## Travail demandé 1:
Réécrivez les enregistrements ci-dessous en remplaçant « in the pie » par « in the pie chart », sans rien modifier d'autre. Omettez les images dans votre réponse.

L’émir Abdallah de Transjordanie mit un terme au mouvement de masse transjordanien après que celui-ci ait décidé à une Conférence Populaire tenue par Mithgal al-Faiz dans le village d’Umm al-Amd de soutenir la révolution palestinienne en hommes et en matériel. Les Britanniques avaient décidé de considérer la Transjordanie, dès lors, comme une partie du théâtre des opérations contre les activités des rebelles palestiniens. Le rôle joué par le régime servile transjordanien ne se limita pas à cela. Il ferma les routes menant en Irak pour prévenir toute aide, réduisit les mouvements des dirigeants palestiniens qui avaient été obligés d’accroître leurs activités depuis la Transjordanie après la construction d’un réseau d’étranglement de barbelés à la frontière nord de la Palestine. Les activités de ce régime culminèrent avec l’arrestation en 1939 de deux dirigeants palestiniens. L’un d’entre eux, Yusuf Abu Durrar, fut livré aux Britanniques qui l’ exécutèrent. Les forces transjordaniennes étaient engagées aux côtés des troupes britanniques et des bandes sionistes dans leur chasse aux rebelles. Il ne fait aucun doute que le rôle joué par le régime transjordanien encouragea les éléments de la contre-révolution intérieure à mettre sur pied leurs activités. Nombre de dirigeants du Parti de la Défense Nationale prirent part à l’établissement de ce qu’ils appelaient des « détachements de paix », de petites forces mercenaires, formées en coopération avec les Britanniques et qui aidaient à la chasse aux rebelles, prenaient part aux combats contre eux et les chassaient de leurs positions. Fakhri al-Nashashibi était un des dirigeants de ces détachements, les armant et les dirigeant dans leurs activités… .ce qui conduisit à son assassinat quelques mois après la fin de la révolution [99]. Avant cela, la sauvage campagne britannique pour désarmer la Palestine entière avait compté sur « l’encouragement des éléments hostiles au Mufti à renseigner les Britanniques et à identifier les rebelles [100]. »

## Travail demandé 2:
Répondez brièvement aux questions suivantes d'après le texte sur la Transjordanie et la révolution palestinienne.
(a) Dans quel village se tint la Conférence Populaire organisée par Mithgal al-Faiz ?
(b) Quel dirigeant palestinien fut livré aux Britanniques, qui l'exécutèrent ?
(c) Quel nom les dirigeants du Parti de la Défense Nationale donnaient-ils aux petites forces mercenaires formées avec les Britanniques ?

## Données de travail:
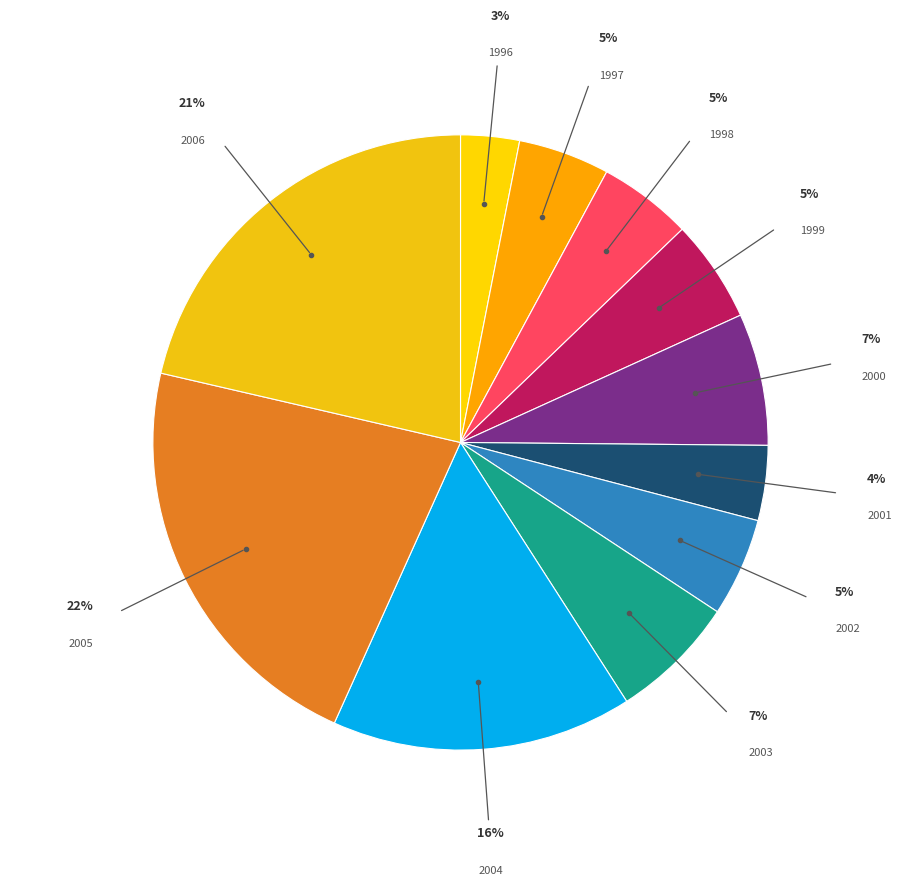

Count the number of slices in the pie.

11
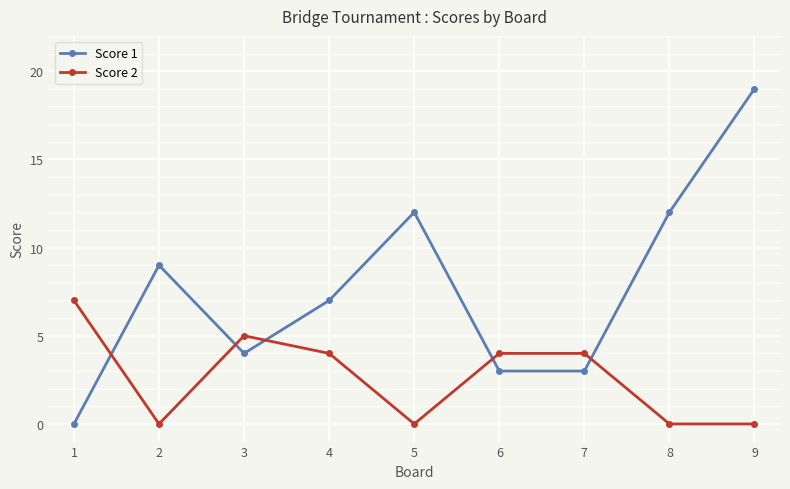

Which series has the largest total across all categories?

Score 1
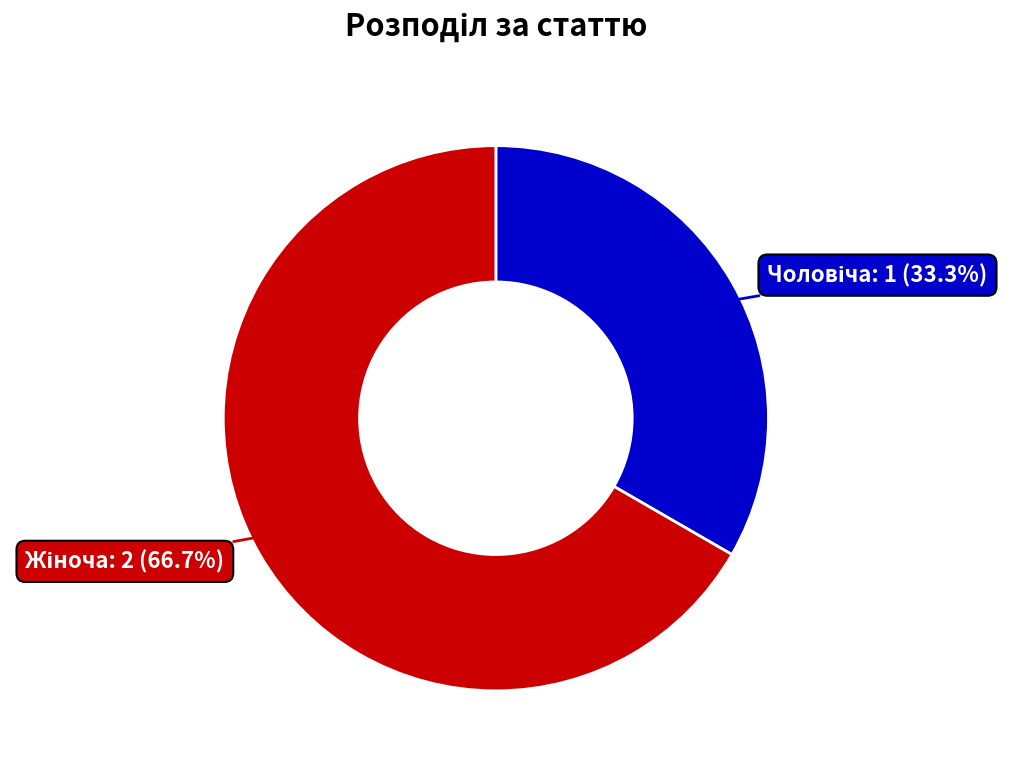

Count the number of slices in the pie.

2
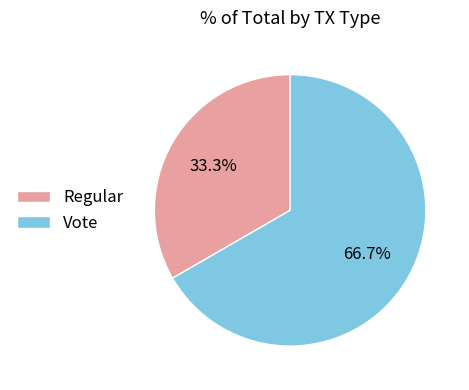

Rank the categories by value from lowest to highest.

Regular, Vote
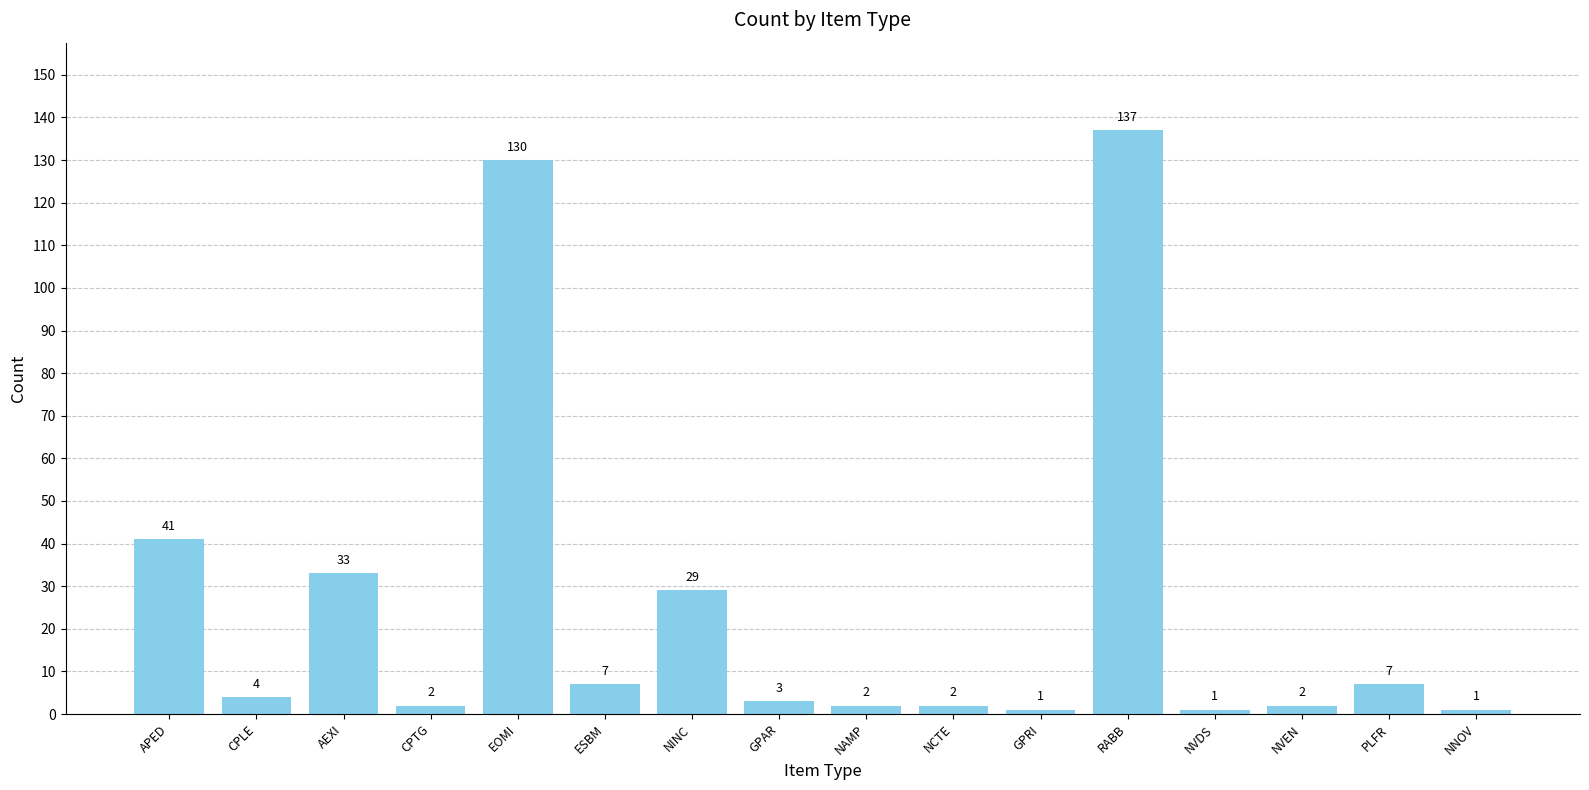

How many data points does each series have?

16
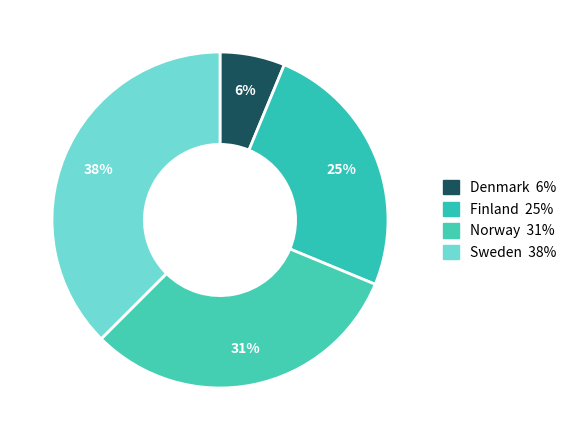

Which slice is the smallest?

Denmark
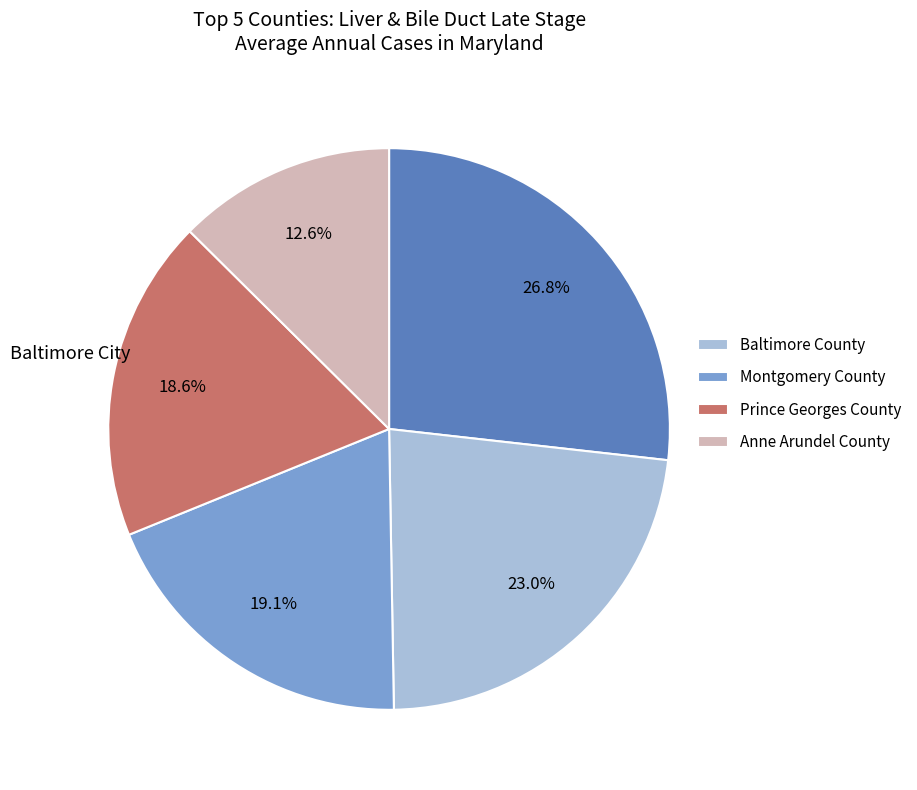

Does any single category account for the majority?

No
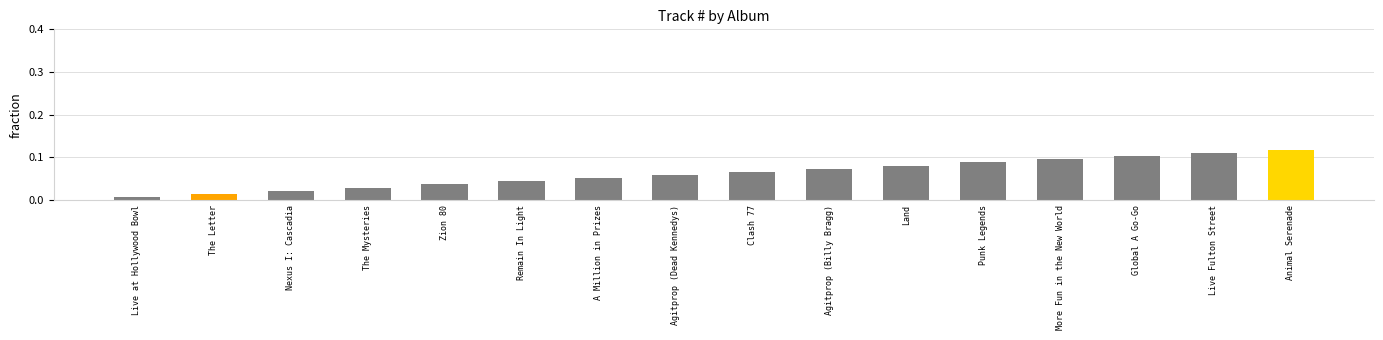

Rank the categories by value from highest to lowest.

Animal Serenade, Live Fulton Street, Global A Go-Go, More Fun in the New World, Punk Legends, Land, Agitprop (Billy Bragg), Clash 77, Agitprop (Dead Kennedys), A Million in Prizes, Remain In Light, Zion 80, The Mysteries, Nexus I: Cascadia, The Letter, Live at Hollywood Bowl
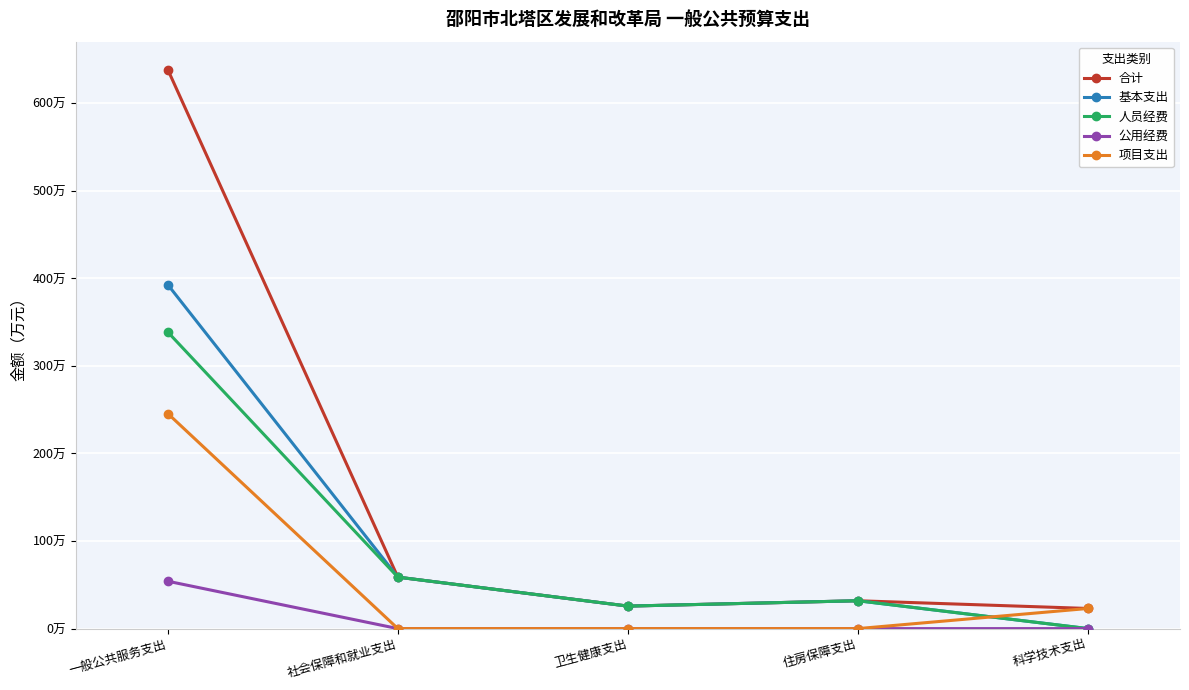

What are all the series names shown in the legend?

合计, 基本支出, 人员经费, 公用经费, 项目支出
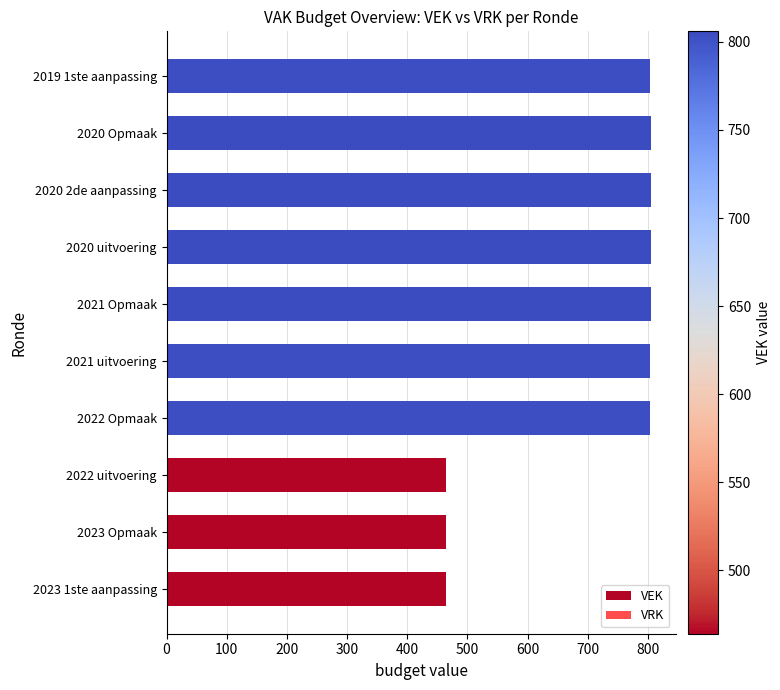

What is the maximum value shown in the chart?

806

## Solution rédigée 1:
Count the number of slices in the pie chart.

11

Which series has the largest total across all categories?

Score 1

Count the number of slices in the pie chart.

2

Rank the categories by value from lowest to highest.

Regular, Vote

How many data points does each series have?

16

Which slice is the smallest?

Denmark

Does any single category account for the majority?

No

Rank the categories by value from highest to lowest.

Animal Serenade, Live Fulton Street, Global A Go-Go, More Fun in the New World, Punk Legends, Land, Agitprop (Billy Bragg), Clash 77, Agitprop (Dead Kennedys), A Million in Prizes, Remain In Light, Zion 80, The Mysteries, Nexus I: Cascadia, The Letter, Live at Hollywood Bowl

What are all the series names shown in the legend?

合计, 基本支出, 人员经费, 公用经费, 项目支出

What is the maximum value shown in the chart?

806

## Solution rédigée 2:
(a) Umm al-Amd.
(b) Yusuf Abu Durrar.
(c) Des « détachements de paix ».